--- Extract to read ---
The agreement also promotes cross-sector activities, including supply chain development, advanced manufacturing, science innovation and technology, and environmental, social and governance frameworks.
Badr Al-olama, Director-general of ADIO, said, “ADIO is proud to drive and grow trade relations between Abu Dhabi and Western Australia. Our strategic collaboration with the Department of Jobs, Tourism, Science and Innovation will unlock opportunities for
Australian companies, enabling their growth into Abu Dhabi and new markets in the region, as do the same for Emirati companies seeking to expand their activities in Australia and its surrounding region.”
Hon Reece Whitby, Minister for Energy, Environment and Climate Action, stated, “Western Australia has significant economic ties with the UAE, with this agreement a good example of the State Government’s strong working relationship with the Abu Dhabi Investment Office. The State Government will continue to find ways in which Western Australia and Abu Dhabi can cooperate to achieve mutually beneficial economic outcomes.”
The UAE and Australia enjoy long-standing economic ties, where the UAE is Australia’s largest Middle East trade and investment partner. Australia was also among the 192 participating countries at Expo 2020 Dubai, which provided a key plaform for Australian companies to engage with key partners from the Middle East and South Asia.
Bilateral trade of goods and services between both countries stood at $9.3 billion in 2022. Furthermore, the UAE and Australia announced the commencement of talks for a
Comprehensive Economic Partnership Agreement (CEPA) in 2023. The UAE is currently home to almost 16,000 Australian expats.

--- Task A ---
For each statement, say yes or no on whether it agrees with the passage on the Abu Dhabi–Western Australia agreement, and quote the words from the passage that decide it. (i) The UAE is Australia's largest trade and investment partner in the Middle East. (ii) Bilateral trade of goods and services between the two countries was $9.3 billion in 2023. (iii) Almost 16,000 Australian expats live in the UAE.
--- Task B ---
Write out the part of the passage on the Abu Dhabi–Western Australia agreement between "Bilateral trade of" and "16,000 Australian expats.", inclusive.
Work from the passage alone.

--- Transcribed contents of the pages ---
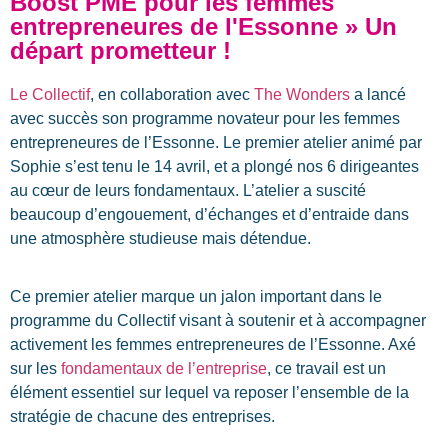
Boost PME pour les femmes
entrepreneures de l'Essonne » Un
départ prometteur !
Le Collectif
, en collaboration avec
The Wonders
a lancé
avec succès son programme novateur pour les femmes
entrepreneures de l’Essonne. Le premier atelier animé par
Sophie s’est tenu le 14 avril, et a plongé nos 6 dirigeantes
au cœur de leurs fondamentaux. L’atelier a suscité
beaucoup d’engouement, d’échanges et d’entraide dans
une atmosphère studieuse mais détendue.
Ce premier atelier marque un jalon important dans le
programme du Collectif visant à soutenir et à accompagner
activement les femmes entrepreneures de l’Essonne. Axé
sur les
fondamentaux de l’entreprise
, ce travail est un
élément essentiel sur lequel va reposer l’ensemble de la
stratégie de chacune des entreprises.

--- Reply A ---
(i) Yes: "the UAE is Australia’s largest Middle East trade and investment partner"
(ii) No: "Bilateral trade of goods and services between both countries stood at $9.3 billion in 2022."
(iii) Yes: "The UAE is currently home to almost 16,000 Australian expats."

--- Reply B ---
Bilateral trade of goods and services between both countries stood at $9.3 billion in 2022. Furthermore, the UAE and Australia announced the commencement of talks for a
Comprehensive Economic Partnership Agreement (CEPA) in 2023. The UAE is currently home to almost 16,000 Australian expats.